● Fragmento propuesto:
Lo apasionante es M, lo que llamamos masa gravitatoria. Dije que mide la cantidad de pasta en la Tierra y en la Luna, la pasta que, según nuestra fórmula, crea la fuerza de la gravedad. «Espere un segundo», oigo a alguien gruñir en la fila de atrás. «Usted tiene ahora dos masas. La masa (m) en F = ma (fórmula I) y la masa (M) en nuestra fórmula II nueva. ¿Qué pasa?». Muy perceptivo. Más que un desastre, es un problema a resolver.
Llamemos a estos dos tipos diferentes de masas la M mayúscula y la m minúscula. La M mayúscula es la pasta gravitatoria de un objeto, la que atrae a otro objeto. La m minúscula es la masa inercial, la pasta de un objeto que resiste a una fuerza y determina el movimiento resultante. Son dos atributos de la materia completamente diferentes. La perspicacia de Newton le hizo comprender que los experimentos efectuados por Galileo (¡acordaos de Pisa!) y muchos otros sugerían fuertemente que M = m. La pasta es exactamente igual a la masa inercial que aparece en la segunda ley de Newton.
Newton no sabía por qué esas dos magnitudes eran iguales; se limitó a darlo por bueno. Hasta hizo algunos experimentos inteligentes para estudiar su igualdad. Sus experimentos mostraron que eran iguales por lo menos hasta el 1 por 100; es decir, M/m = 1,00, o: M dividido por m da un 1 con dos decimales. Más de doscientos años después, se mejoró extraordinariamente este número. Entre 1888 y 1922, un noble húngaro, el barón Roland Eötvös, en una serie increíblemente inteligente de experimentos en los que usó péndulos con lenteja de aluminio, cobre, madera y otros materiales, demostró que la igualdad de esas dos propiedades de la materia tan diferentes era cierta con una precisión mejor que cinco partes en mil millones. Con matemáticas, se escribe así: M(gravedad) / m(inercia) = 1,000.000.000 más o menos 0,000.000.005. Es decir, está entre 1,000.000.005 y 0,999.999.995.
Hoy hemos confirmado esa razón hasta más de doce ceros tras la coma decimal. Galileo demostró en Pisa que dos esferas diferentes caen a la misma velocidad. Newton enseñó por qué. Como la M mayúscula es igual a la m minúscula, la fuerza de la gravedad es proporcional a la masa del objeto. Puede que la masa gravitatoria (M) de una bala de cañón sea mil veces la de una bola de un rodamiento. Esto significa que la fuerza gravitatoria sobre ella será mil veces mayor. Pero también significa que su masa inercial (m) reunirá una resistencia a la fuerza mil veces mayor que la opuesta por la masa inercial de la bola del rodamiento. Si se dejan caer estos dos objetos desde la torre, los dos efectos se anulan. La bala de cañón y la bola del rodamiento dan en el suelo a la vez.

Entradas del conjunto de datos
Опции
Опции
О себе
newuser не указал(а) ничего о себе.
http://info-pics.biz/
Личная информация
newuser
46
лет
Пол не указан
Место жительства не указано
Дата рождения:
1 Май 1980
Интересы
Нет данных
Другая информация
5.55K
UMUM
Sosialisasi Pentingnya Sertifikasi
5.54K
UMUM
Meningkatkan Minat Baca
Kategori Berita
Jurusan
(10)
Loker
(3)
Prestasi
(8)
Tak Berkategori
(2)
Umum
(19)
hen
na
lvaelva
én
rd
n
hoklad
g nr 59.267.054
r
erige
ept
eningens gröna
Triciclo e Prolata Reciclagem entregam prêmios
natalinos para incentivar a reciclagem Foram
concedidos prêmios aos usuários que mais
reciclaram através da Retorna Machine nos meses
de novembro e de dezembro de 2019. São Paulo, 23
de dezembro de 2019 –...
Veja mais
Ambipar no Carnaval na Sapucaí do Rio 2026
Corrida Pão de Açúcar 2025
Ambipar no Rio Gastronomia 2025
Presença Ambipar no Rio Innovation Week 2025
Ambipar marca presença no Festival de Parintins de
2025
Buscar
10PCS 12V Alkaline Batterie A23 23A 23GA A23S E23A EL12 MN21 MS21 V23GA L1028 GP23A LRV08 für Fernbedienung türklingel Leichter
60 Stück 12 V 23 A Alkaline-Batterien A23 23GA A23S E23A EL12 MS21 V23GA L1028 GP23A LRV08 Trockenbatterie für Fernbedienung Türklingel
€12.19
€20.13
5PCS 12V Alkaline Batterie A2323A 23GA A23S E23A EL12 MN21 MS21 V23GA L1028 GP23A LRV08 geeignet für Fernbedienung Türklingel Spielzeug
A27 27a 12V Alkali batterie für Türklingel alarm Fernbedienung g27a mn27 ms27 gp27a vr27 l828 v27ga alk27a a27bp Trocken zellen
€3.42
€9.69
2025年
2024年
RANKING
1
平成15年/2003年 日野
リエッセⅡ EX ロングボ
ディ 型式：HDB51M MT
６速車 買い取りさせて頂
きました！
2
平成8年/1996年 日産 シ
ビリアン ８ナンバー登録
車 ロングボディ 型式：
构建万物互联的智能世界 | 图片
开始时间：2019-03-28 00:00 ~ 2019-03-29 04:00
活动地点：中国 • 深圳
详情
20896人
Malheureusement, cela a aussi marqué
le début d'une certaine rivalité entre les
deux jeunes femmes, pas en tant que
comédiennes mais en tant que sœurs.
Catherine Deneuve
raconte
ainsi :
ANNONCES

● Tareas:
A – Di si cada afirmación coincide con el fragmento sobre la masa gravitatoria y la masa inercial, respondiendo sí o no y citando tal cual las palabras del fragmento que lo deciden: (i) Newton sabía por qué las dos masas eran iguales; (ii) Eötvös usó péndulos con lenteja de aluminio, cobre y madera, entre otros materiales; (iii) la bala de cañón llega al suelo antes que la bola del rodamiento.
B – Ordena como lista numerada todas las líneas del listado y deja fuera las que estén en blanco.
El fragmento y el listado son materiales aparte, sin relación entre sí.

● Tus respuestas:
A –
(i) No: «Newton no sabía por qué esas dos magnitudes eran iguales».
(ii) Sí: «usó péndulos con lenteja de aluminio, cobre, madera y otros materiales».
(iii) No: «La bala de cañón y la bola del rodamiento dan en el suelo a la vez».

B –
1. Опции
2. Опции
3. О себе
4. newuser не указал(а) ничего о себе.
5. http://info-pics.biz/
6. Личная информация
7. newuser
8. 46
9. лет
10. Пол не указан
11. Место жительства не указано
12. Дата рождения:
13. 1 Май 1980
14. Интересы
15. Нет данных
16. Другая информация
17. 5.55K
18. UMUM
19. Sosialisasi Pentingnya Sertifikasi
20. 5.54K
21. UMUM
22. Meningkatkan Minat Baca
23. Kategori Berita
24. Jurusan
25. (10)
26. Loker
27. (3)
28. Prestasi
29. (8)
30. Tak Berkategori
31. (2)
32. Umum
33. (19)
34. hen
35. na
36. lvaelva
37. én
38. rd
39. n
40. hoklad
41. g nr 59.267.054
42. r
43. erige
44. ept
45. eningens gröna
46. Triciclo e Prolata Reciclagem entregam prêmios
47. natalinos para incentivar a reciclagem Foram
48. concedidos prêmios aos usuários que mais
49. reciclaram através da Retorna Machine nos meses
50. de novembro e de dezembro de 2019. São Paulo, 23
51. de dezembro de 2019 –...
52. Veja mais
53. Ambipar no Carnaval na Sapucaí do Rio 2026
54. Corrida Pão de Açúcar 2025
55. Ambipar no Rio Gastronomia 2025
56. Presença Ambipar no Rio Innovation Week 2025
57. Ambipar marca presença no Festival de Parintins de
58. 2025
59. Buscar
60. 10PCS 12V Alkaline Batterie A23 23A 23GA A23S E23A EL12 MN21 MS21 V23GA L1028 GP23A LRV08 für Fernbedienung türklingel Leichter
61. 60 Stück 12 V 23 A Alkaline-Batterien A23 23GA A23S E23A EL12 MS21 V23GA L1028 GP23A LRV08 Trockenbatterie für Fernbedienung Türklingel
62. €12.19
63. €20.13
64. 5PCS 12V Alkaline Batterie A2323A 23GA A23S E23A EL12 MN21 MS21 V23GA L1028 GP23A LRV08 geeignet für Fernbedienung Türklingel Spielzeug
65. A27 27a 12V Alkali batterie für Türklingel alarm Fernbedienung g27a mn27 ms27 gp27a vr27 l828 v27ga alk27a a27bp Trocken zellen
66. €3.42
67. €9.69
68. 2025年
69. 2024年
70. RANKING
71. 1
72. 平成15年/2003年 日野
73. リエッセⅡ EX ロングボ
74. ディ 型式：HDB51M MT
75. ６速車 買い取りさせて頂
76. きました！
77. 2
78. 平成8年/1996年 日産 シ
79. ビリアン ８ナンバー登録
80. 車 ロングボディ 型式：
81. 构建万物互联的智能世界 | 图片
82. 开始时间：2019-03-28 00:00 ~ 2019-03-29 04:00
83. 活动地点：中国 • 深圳
84. 详情
85. 20896人
86. Malheureusement, cela a aussi marqué
87. le début d'une certaine rivalité entre les
88. deux jeunes femmes, pas en tant que
89. comédiennes mais en tant que sœurs.
90. Catherine Deneuve
91. raconte
92. ainsi :
93. ANNONCES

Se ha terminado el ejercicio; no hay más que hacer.